Investigations on the spore dispersal patterns of eutypa and botryosphaeria dieback pathogens in Australian vineyards (4101)

Regina Billones-Baaijens 1 , Sandra Savocchia 1 2 , Matthew Ayres 3 , Mark Sosnowski 3 4
  1. National Wine and Grape Industry Centre, Charles Sturt University, Wagga Wagga, NSW, Australia
  2. Faculty of Science, Charles Sturt University, Wagga Wagga, NSW, Australia
  3. South Australian Research and Development Institute, Adelaide, South Australia, Australia
  4. School of Agriculture, Food and Wine, The University of Adelaide, Glen Osmond, SA, Australia

Eutypa dieback (ED) and botryosphaeria dieback (BD) are economically important diseases of grapevines worldwide causing cankers, dieback and eventually death of vines. These diseases persist in affected vines from season to season threatening the $8.3 billion Australian wine industry. The spores of ED and BD pathogens that infect primarily via grapevine pruning wounds are generally dispersed by rain splash and travel distances depending on wind speed. However, there is limited data on the climatic conditions required for spore release by these pathogens in different climatic regions of Australia. This study investigated the spore dispersal patterns of ED and BD pathogens in South Australia (Barossa Valley and Coonawarra) and New South Wales (Hunter Valley and Griffith) using Burkard spore traps. Spore trap tapes were collected and replaced monthly at each site and analysed using two quantitative PCR protocols (qPCR) developed to detect Diatrypaceae and Botryosphaeriaceae spores.
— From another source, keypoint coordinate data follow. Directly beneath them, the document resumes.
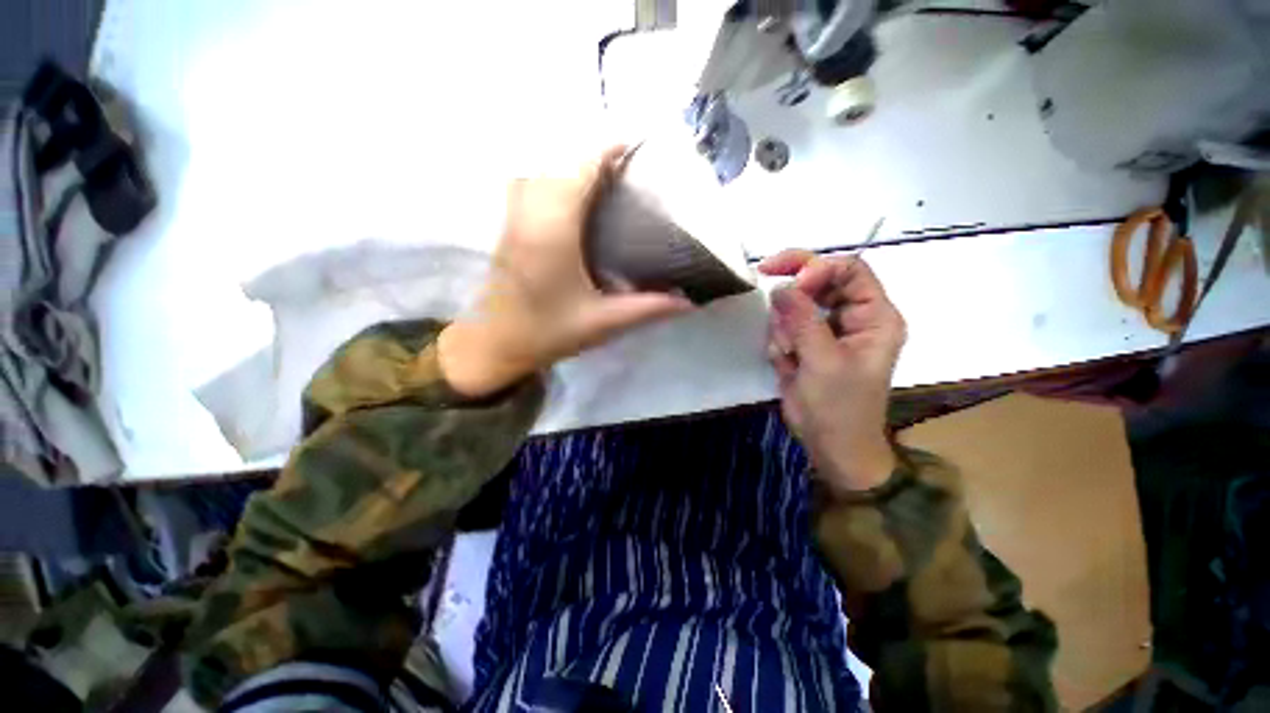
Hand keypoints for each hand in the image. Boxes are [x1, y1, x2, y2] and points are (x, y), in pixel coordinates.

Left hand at [438, 146, 692, 397]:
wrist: (495, 346)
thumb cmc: (548, 333)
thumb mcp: (603, 323)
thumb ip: (647, 308)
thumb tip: (688, 301)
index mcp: (553, 232)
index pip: (579, 171)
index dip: (606, 150)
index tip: (636, 146)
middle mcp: (529, 214)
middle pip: (558, 162)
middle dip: (592, 155)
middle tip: (627, 168)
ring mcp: (513, 218)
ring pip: (539, 169)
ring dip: (568, 164)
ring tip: (601, 178)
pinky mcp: (507, 228)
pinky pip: (527, 184)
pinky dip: (550, 177)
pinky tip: (570, 198)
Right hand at [759, 250, 905, 492]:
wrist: (831, 445)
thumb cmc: (839, 407)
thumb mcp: (822, 363)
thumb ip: (802, 321)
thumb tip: (780, 286)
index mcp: (874, 317)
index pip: (849, 270)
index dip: (818, 269)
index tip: (789, 285)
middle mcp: (852, 316)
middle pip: (820, 280)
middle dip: (793, 291)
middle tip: (765, 285)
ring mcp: (827, 330)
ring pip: (796, 304)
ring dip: (784, 325)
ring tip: (788, 355)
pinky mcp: (807, 343)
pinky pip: (785, 326)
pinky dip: (779, 341)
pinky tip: (785, 363)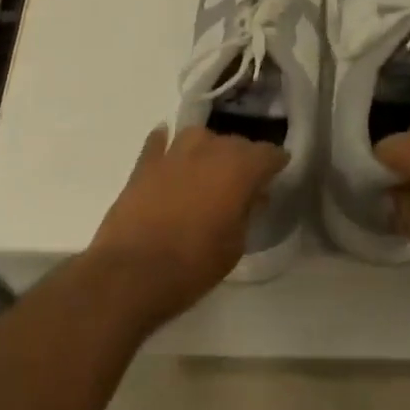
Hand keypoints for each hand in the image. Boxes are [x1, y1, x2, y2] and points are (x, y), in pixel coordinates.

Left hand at [87, 126, 287, 324]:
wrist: (133, 273)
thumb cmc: (194, 264)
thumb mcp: (235, 244)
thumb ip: (247, 211)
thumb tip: (253, 195)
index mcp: (238, 169)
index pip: (268, 153)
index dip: (275, 164)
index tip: (277, 175)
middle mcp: (208, 150)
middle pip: (234, 142)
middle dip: (243, 158)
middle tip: (244, 181)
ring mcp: (172, 154)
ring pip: (198, 136)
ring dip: (207, 149)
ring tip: (209, 169)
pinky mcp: (143, 165)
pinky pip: (159, 143)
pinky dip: (167, 145)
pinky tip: (169, 152)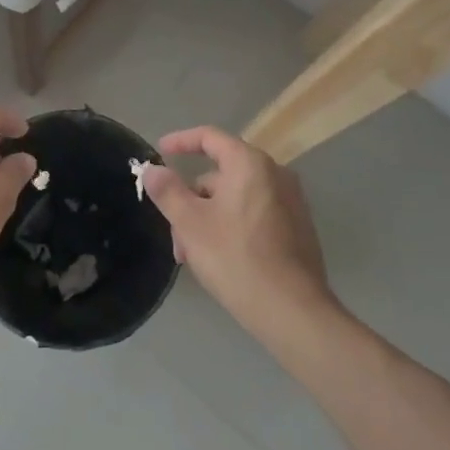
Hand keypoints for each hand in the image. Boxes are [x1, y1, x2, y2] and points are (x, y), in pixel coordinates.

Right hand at [142, 126, 334, 338]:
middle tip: (174, 233)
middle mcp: (275, 175)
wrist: (293, 311)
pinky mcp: (297, 229)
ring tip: (191, 256)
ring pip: (235, 199)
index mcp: (250, 164)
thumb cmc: (236, 258)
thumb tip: (152, 170)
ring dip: (207, 219)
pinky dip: (231, 227)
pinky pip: (254, 215)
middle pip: (220, 175)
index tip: (160, 152)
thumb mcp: (190, 224)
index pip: (210, 137)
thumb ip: (167, 191)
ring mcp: (291, 203)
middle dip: (191, 200)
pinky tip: (218, 259)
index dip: (181, 141)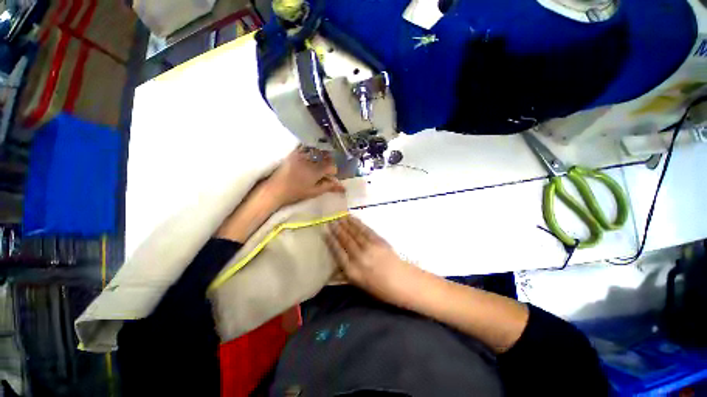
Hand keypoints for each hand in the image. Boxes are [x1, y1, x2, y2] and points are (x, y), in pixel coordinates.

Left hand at [264, 146, 344, 207]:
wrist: (275, 189)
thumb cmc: (295, 193)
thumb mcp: (314, 192)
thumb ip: (329, 187)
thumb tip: (343, 187)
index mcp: (316, 171)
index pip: (332, 166)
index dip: (334, 171)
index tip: (332, 176)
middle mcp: (310, 160)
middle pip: (326, 157)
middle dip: (329, 162)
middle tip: (327, 169)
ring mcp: (301, 154)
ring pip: (318, 151)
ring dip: (322, 155)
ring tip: (320, 162)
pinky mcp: (294, 153)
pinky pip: (307, 147)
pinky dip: (312, 150)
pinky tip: (312, 155)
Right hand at [326, 217, 419, 305]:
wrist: (403, 282)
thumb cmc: (381, 289)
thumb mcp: (360, 285)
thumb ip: (346, 275)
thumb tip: (333, 267)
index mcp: (352, 271)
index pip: (337, 252)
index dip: (330, 240)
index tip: (324, 231)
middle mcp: (359, 258)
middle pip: (345, 240)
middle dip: (336, 229)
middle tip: (330, 220)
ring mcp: (369, 248)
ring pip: (354, 233)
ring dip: (345, 224)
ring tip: (338, 217)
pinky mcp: (379, 241)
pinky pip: (365, 230)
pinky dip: (357, 223)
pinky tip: (352, 219)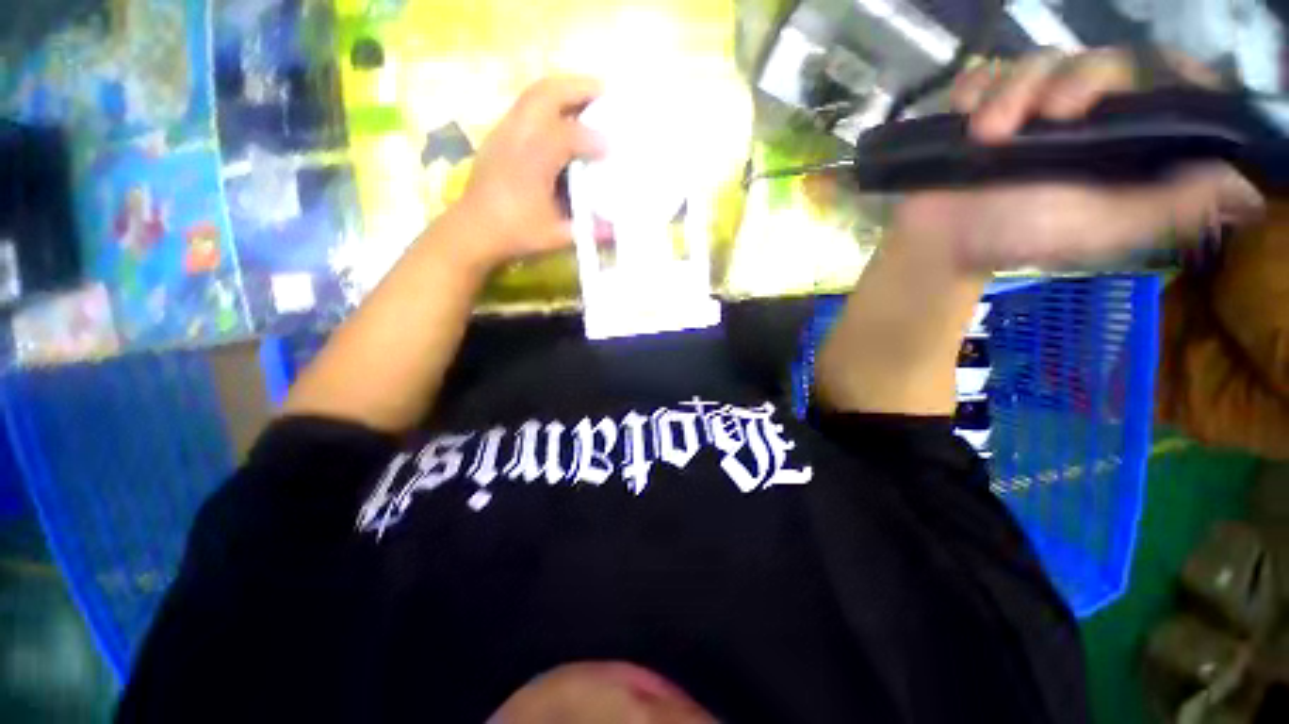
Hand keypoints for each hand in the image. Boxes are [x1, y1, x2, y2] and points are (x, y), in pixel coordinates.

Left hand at [451, 76, 605, 269]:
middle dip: (578, 88)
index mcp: (533, 161)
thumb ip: (587, 230)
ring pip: (533, 94)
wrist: (472, 231)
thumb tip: (615, 230)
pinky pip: (526, 106)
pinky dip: (548, 103)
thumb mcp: (555, 236)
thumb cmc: (515, 234)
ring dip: (563, 91)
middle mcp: (517, 137)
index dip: (593, 139)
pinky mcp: (498, 136)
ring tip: (586, 97)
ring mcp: (504, 132)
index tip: (612, 147)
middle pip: (547, 94)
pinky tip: (562, 118)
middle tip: (605, 91)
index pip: (568, 136)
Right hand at [893, 48, 1264, 270]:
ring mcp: (1028, 108)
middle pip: (1101, 59)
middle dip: (1078, 78)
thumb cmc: (1019, 238)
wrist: (940, 243)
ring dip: (1013, 88)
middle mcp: (1083, 115)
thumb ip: (1170, 206)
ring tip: (986, 132)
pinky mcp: (980, 109)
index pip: (1164, 82)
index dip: (1163, 69)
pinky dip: (974, 87)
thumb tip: (1241, 182)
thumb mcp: (1103, 229)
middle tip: (1048, 116)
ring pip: (1040, 60)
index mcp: (1121, 140)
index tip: (1143, 82)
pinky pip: (984, 73)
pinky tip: (965, 113)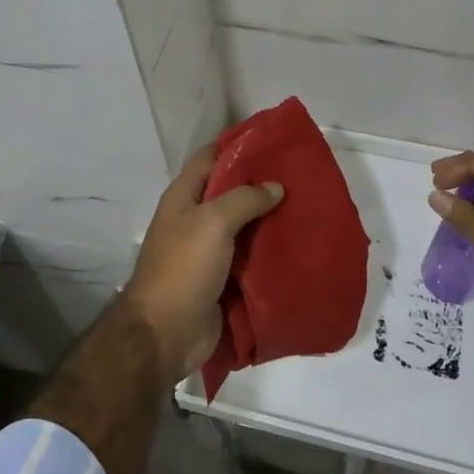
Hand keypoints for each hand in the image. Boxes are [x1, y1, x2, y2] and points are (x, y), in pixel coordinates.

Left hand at [124, 143, 284, 379]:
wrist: (166, 332)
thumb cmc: (183, 268)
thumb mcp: (213, 222)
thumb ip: (244, 199)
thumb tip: (275, 186)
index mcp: (184, 197)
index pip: (211, 158)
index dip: (237, 146)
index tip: (273, 141)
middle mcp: (195, 218)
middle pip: (230, 192)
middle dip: (261, 184)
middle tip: (300, 177)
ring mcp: (208, 250)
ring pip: (244, 225)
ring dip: (269, 219)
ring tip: (306, 207)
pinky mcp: (222, 278)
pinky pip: (249, 256)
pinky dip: (269, 250)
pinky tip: (297, 244)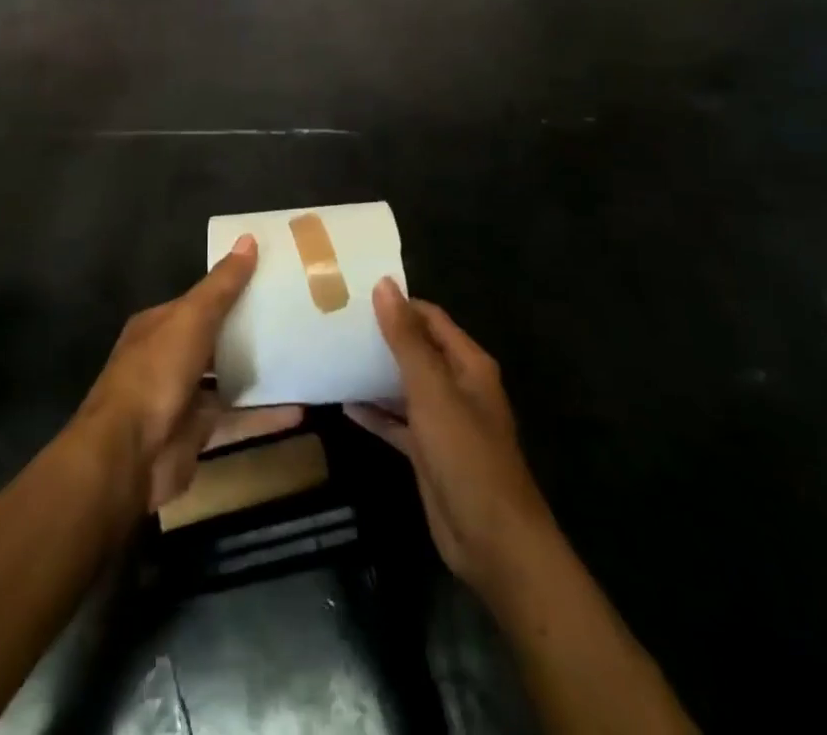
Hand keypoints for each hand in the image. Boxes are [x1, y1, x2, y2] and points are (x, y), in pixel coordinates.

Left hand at [72, 234, 273, 513]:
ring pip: (227, 379)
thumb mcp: (191, 318)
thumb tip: (248, 238)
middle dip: (248, 331)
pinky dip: (266, 416)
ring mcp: (183, 398)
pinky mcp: (198, 434)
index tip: (270, 280)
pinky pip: (238, 419)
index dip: (231, 289)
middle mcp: (169, 358)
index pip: (200, 301)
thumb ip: (222, 285)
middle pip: (214, 339)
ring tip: (300, 358)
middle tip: (294, 318)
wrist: (129, 455)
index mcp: (159, 325)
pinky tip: (301, 409)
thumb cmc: (156, 372)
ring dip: (259, 373)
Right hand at [348, 280, 558, 599]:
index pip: (429, 318)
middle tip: (336, 322)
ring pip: (404, 385)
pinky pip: (397, 422)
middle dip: (381, 337)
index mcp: (467, 364)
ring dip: (374, 374)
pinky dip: (375, 413)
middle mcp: (457, 386)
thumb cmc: (465, 454)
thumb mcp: (432, 390)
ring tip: (334, 355)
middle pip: (416, 349)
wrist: (493, 541)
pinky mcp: (428, 452)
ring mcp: (443, 421)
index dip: (397, 304)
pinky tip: (343, 404)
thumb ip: (406, 339)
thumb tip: (384, 285)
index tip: (355, 295)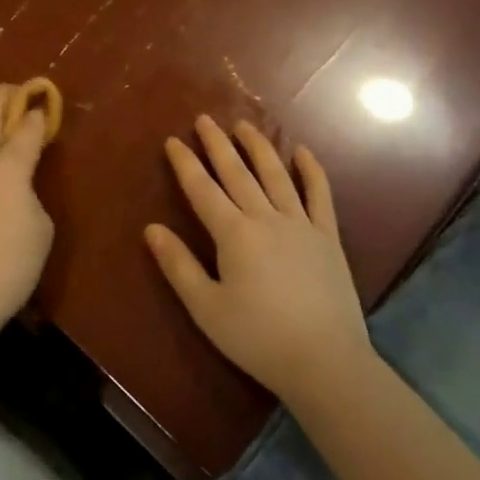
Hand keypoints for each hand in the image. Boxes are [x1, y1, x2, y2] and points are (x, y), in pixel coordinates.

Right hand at [146, 115, 369, 403]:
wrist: (324, 361)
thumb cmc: (257, 337)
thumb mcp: (206, 308)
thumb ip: (178, 265)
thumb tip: (152, 228)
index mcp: (234, 234)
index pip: (203, 190)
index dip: (186, 164)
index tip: (172, 140)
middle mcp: (266, 218)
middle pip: (238, 173)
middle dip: (218, 144)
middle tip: (204, 119)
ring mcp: (301, 224)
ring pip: (276, 175)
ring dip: (259, 147)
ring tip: (244, 125)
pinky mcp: (328, 237)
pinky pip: (320, 195)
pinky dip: (312, 171)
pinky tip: (302, 152)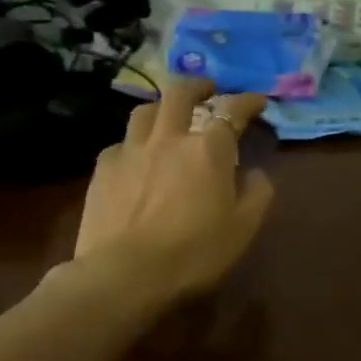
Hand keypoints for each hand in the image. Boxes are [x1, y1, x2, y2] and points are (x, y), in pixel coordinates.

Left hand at [73, 77, 275, 300]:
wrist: (124, 274)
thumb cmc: (194, 252)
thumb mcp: (243, 229)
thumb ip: (257, 194)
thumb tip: (256, 173)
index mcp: (209, 149)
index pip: (232, 110)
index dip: (248, 101)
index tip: (258, 101)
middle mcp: (169, 138)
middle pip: (180, 93)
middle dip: (198, 85)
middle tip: (208, 89)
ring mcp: (131, 150)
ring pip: (144, 111)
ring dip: (161, 107)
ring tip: (168, 115)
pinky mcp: (103, 169)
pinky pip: (120, 143)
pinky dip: (133, 143)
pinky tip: (135, 157)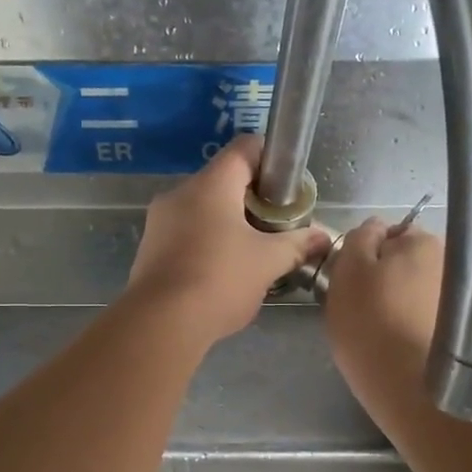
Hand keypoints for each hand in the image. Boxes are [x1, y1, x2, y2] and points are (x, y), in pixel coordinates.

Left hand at [126, 135, 329, 349]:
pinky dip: (206, 244)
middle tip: (275, 227)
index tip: (288, 189)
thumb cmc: (220, 280)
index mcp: (211, 184)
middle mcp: (180, 193)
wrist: (161, 323)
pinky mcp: (149, 249)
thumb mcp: (268, 262)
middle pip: (223, 181)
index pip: (245, 148)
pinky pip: (184, 234)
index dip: (271, 160)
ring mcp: (159, 221)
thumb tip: (322, 236)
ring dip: (228, 225)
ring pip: (202, 210)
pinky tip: (221, 273)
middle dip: (252, 201)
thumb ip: (297, 244)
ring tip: (252, 254)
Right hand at [323, 217, 444, 431]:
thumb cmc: (370, 323)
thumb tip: (374, 228)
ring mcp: (458, 296)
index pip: (388, 233)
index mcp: (422, 240)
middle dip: (386, 277)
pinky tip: (401, 344)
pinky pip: (427, 315)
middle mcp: (448, 261)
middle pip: (405, 262)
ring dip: (400, 301)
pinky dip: (414, 323)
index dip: (365, 255)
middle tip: (362, 307)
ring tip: (383, 331)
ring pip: (416, 289)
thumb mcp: (348, 271)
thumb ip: (359, 239)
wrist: (409, 386)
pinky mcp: (460, 328)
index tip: (351, 282)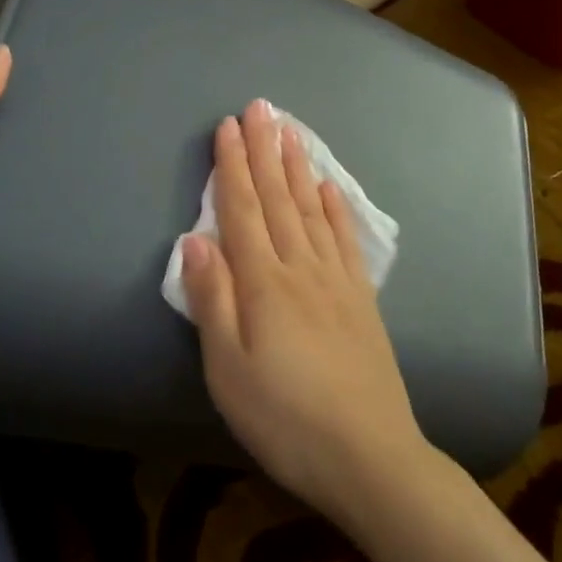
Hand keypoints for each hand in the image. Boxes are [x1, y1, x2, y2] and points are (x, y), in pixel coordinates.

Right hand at [180, 100, 430, 521]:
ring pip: (311, 210)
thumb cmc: (284, 417)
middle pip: (278, 199)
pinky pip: (345, 239)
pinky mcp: (360, 299)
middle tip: (261, 107)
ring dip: (299, 168)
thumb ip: (213, 299)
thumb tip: (193, 239)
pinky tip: (330, 188)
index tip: (228, 127)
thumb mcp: (228, 369)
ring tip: (291, 131)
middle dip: (265, 151)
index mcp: (264, 283)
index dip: (232, 167)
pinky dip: (335, 208)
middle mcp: (301, 268)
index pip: (243, 210)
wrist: (369, 455)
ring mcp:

Preliminary data analysed to date showed sporadic release of ED and BD pathogen spores at different times of the year with the highest number of spores detected in late winter and early spring when temperatures were relatively mild and rainfall was high. However, higher number of spores were trapped in New South Wales over summer compared to in South Australia. Spore release was found to be associated with rain with as little as 0.2 mm resulting in spore release of either pathogen but not all rain events resulted in spore release. Six spore traps have been further deployed across Australian wine regions, and will be monitored for a further three years. Data generated from this study will determine the critical times of the year when ED and BD pathogen spores are abundant in vineyards and this may assist growers in making decisions on optimal timing of pruning and wound treatment.